1
votes

I want to write a rule for parsing a string inside double quotes. I want to allow any character, with the only condition being that there MUST be a line continuation character \, when splitting the string on multiple lines.

Example:

variable = "first line \n second line \
            still second line \n \
            third line"

If the line continuation character is not found before a newline character is found, I want the parser to barf.

My current rule is this:

STRING  : '"' (ESC|.)*? '"';
fragment ESC : '\\' [btnr"\\] ;

So I am allowing the string to contain any character, including bunch of escape sequences. But I am not really enforcing that line continuation character \ is a necessity for splitting text.

How can I make the grammar enforce that rule?

2

2 Answers

3
votes

Even though there is already an accepted answer let me put in my 2cents. I strongly recommend not to handle this type of error in a lexer rule. The reason is that you will not be able to give the user a good error message. First, lexer errors are usually not reported separately in ANTLR4, they appear as follow up parser errors. Second, the produced error (likely something like: "no viable alt at \n") is all but helpful.

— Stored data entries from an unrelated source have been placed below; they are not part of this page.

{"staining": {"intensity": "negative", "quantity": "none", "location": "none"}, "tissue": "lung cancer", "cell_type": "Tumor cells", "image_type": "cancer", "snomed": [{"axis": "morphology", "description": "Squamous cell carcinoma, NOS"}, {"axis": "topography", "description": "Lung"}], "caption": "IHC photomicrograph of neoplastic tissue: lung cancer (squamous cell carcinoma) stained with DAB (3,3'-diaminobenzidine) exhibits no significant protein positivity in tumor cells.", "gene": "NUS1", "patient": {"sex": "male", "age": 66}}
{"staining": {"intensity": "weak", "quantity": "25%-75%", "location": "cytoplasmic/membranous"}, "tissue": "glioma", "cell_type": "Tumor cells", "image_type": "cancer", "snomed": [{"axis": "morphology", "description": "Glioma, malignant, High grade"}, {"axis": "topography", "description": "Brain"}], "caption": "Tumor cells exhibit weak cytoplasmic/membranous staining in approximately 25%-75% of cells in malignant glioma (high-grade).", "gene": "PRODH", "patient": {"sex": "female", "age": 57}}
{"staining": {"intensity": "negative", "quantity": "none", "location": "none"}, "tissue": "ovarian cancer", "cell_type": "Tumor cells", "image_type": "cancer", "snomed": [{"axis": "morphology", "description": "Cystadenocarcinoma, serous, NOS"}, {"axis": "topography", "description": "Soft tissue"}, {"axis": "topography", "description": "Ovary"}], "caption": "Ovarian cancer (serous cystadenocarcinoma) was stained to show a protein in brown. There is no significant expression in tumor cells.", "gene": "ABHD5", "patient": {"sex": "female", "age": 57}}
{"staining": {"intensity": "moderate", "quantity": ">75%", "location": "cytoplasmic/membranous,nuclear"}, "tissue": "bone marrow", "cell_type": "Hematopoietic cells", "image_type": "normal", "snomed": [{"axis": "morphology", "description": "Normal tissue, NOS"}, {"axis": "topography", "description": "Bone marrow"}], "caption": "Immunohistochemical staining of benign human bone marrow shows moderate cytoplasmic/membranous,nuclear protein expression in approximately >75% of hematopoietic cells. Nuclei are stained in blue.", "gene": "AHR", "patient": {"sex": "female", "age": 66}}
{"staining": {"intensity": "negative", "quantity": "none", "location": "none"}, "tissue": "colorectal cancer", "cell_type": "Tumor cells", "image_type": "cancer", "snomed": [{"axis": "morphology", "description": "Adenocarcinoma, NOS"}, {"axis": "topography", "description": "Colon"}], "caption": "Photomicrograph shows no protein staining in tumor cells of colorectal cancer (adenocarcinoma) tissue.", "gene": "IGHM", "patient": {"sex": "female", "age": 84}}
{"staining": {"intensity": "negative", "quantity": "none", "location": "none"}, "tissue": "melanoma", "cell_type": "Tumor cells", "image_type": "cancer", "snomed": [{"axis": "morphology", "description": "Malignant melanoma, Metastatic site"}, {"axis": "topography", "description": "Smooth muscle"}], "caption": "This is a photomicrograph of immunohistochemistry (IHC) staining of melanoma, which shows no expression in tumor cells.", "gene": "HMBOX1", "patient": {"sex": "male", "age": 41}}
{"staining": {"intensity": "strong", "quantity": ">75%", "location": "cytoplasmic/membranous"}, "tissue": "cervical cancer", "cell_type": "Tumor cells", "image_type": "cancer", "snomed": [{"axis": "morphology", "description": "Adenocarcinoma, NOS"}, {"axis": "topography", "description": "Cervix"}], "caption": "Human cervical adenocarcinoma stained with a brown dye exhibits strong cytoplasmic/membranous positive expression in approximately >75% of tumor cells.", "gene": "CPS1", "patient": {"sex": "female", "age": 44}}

The better solution is to accept both variants (linebreak with or w/o escape) and do a semantic check afterwards. Then you know exactly what is wrong and can the user tell what you really expected.

1
votes

Solution

fragment ESCAPE
    : '\\' .
    ;
STRING
    : '"' (ESCAPE | ~[\n"])* '"'
    ;

Explanation

Fragment ESCAPE will match escaped characters (especially backslash and a new line character acting as a continuation sign).

Token STRING will match inside double quotation marks:

  • Escaped characters (fragment ESCAPE)
  • Everything except new line and double quotation marks.